Other factors that can negatively impact non-GMO grain purity are volunteer corn plants resulting from no-till or minimum till continuous corn, purity level of the seed planted, planting errors, and drought or ﬂood conditions which stunt border rows and reduce desirable pollen production and ﬂow.
Planting operations to control pollen drift are only part of the process of producing an IP corn grain crop. Other major issues include harvesting, drying and storage, along with thorough record keeping. Seed certiﬁcation agencies offer IP programs for grain. These IP programs, which are similar to seed certiﬁcation, assist in preserving the genetic identity of a product, and verify speciﬁc traits through ﬁeld inspections, laboratory analysis, and record keeping (Brittan, 2006; Riddle, 2012).
- Abendroth, L.J., R.W. Elmore, M.J. Boyer, and S.K. Marlay. Corn Growth and Development. PMR 1009. Iowa State University Extension, Ames, Iowa.
- Brittan, K. 2006. Methods to Enable the Coexistence of Diverse Corn Production Systems. University of California Cooperative Extension Agricultural Biotechnology in California Series Publication 8192. Online at anrcatalog.ucanr.edu/pdf/8192.pdf [URL verified 3/14/16].
- Burris, J. 2002. Adventitious Pollen Intrusion into Hybrid Maize Seed Production Fields.
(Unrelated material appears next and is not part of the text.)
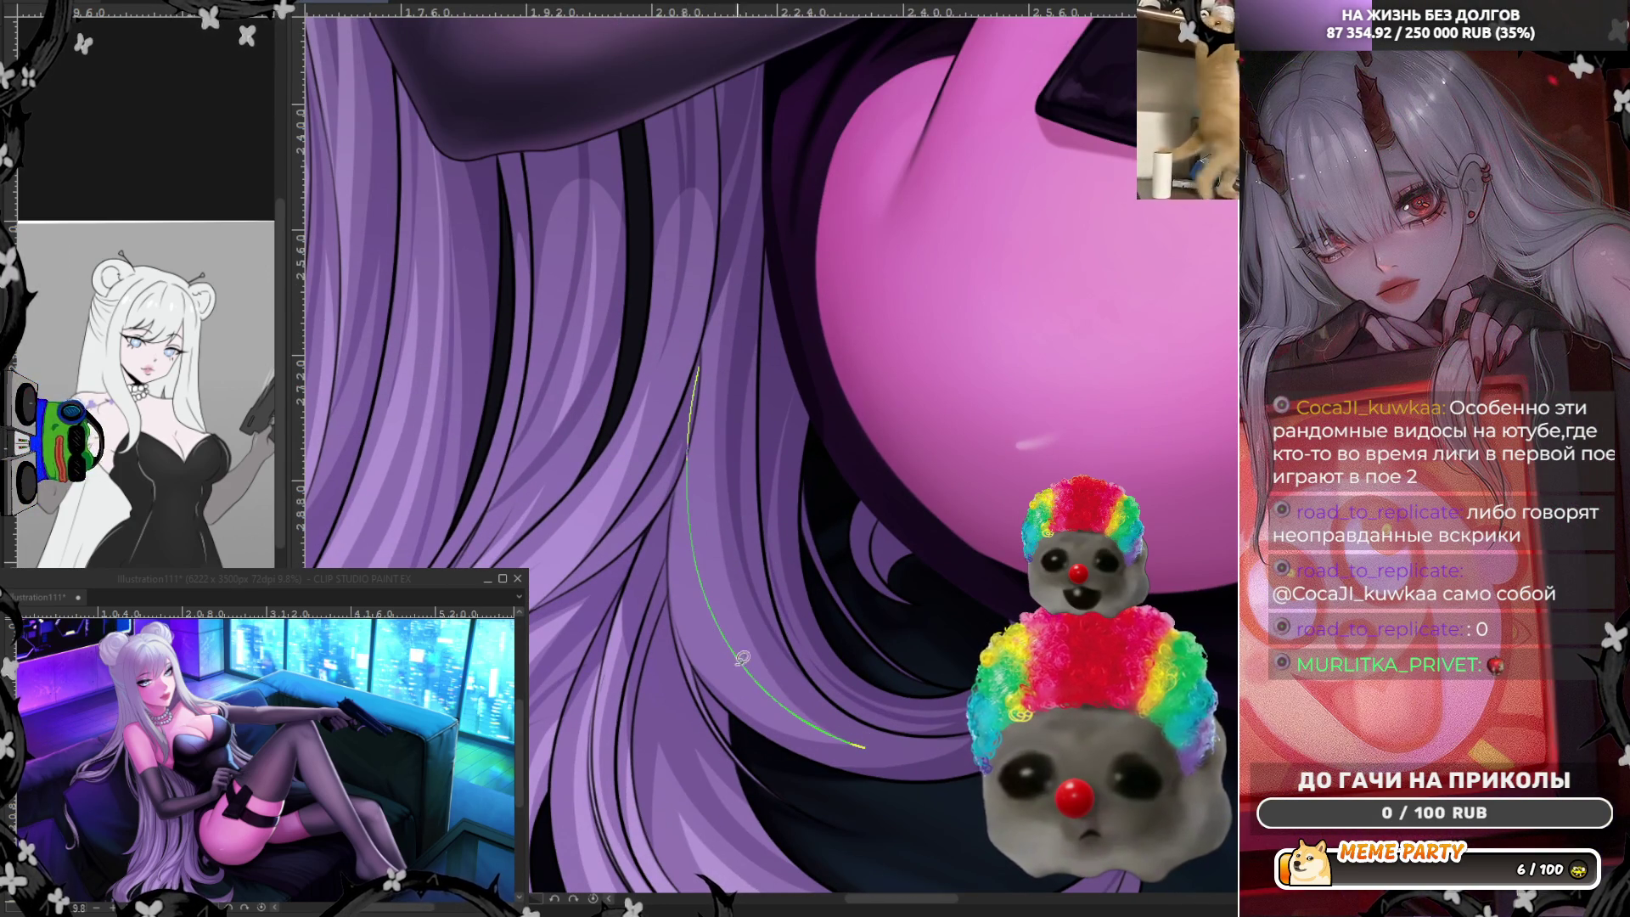
key("ctrl+z")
American Seed Trade Assoc.
- Byrne, P.F., K.A. Terpstra, T.A. Dabbert, and R. Alexander. 2003. “Estimating Pollen-Mediated Flow in Corn Under Colorado Conditions.” In Annual Meetings Abstracts [CD-ROM]. ASA, CSSA, SSSA, Madison, WI.
- Gray, Mike. 2003. Pollen Drift and Refuge-Management Considerations for Transgenic Hybrids. Illinois Pest & Crop Bulletin, Univ. of Illinois. Online at bulletin.ipm.illinois.edu/pastpest/articles/200304e.html [URL verified 3/14/16]
- Nielsen, Bob. 2003a. Corn Segregation: A Necessary Evil in Today’s Biotech Age. Purdue Univ. Online at www.agry.purdue.edu/ext/corn/news/articles.03/GMO_Segregation-0423.html [URL verified 3/14/16].
- Nielsen, Bob. 2003b. Tassel Emergence & Pollen Shed. Purdue Univ. Online at kingcorn.org/news/timeless/Tassels.html [URL verified 3/14/16]
- Riddle, J. 2012. GMO Contamination Prevention—What Does it Take? Univ. of Minnesota SW Research and Outreach Center. Online at extension.umn.edu/garden/master-gardener/volunteers/teaching-tools/docs/minimizing_gmo_contamination.pdf [URL verified 3/14/16].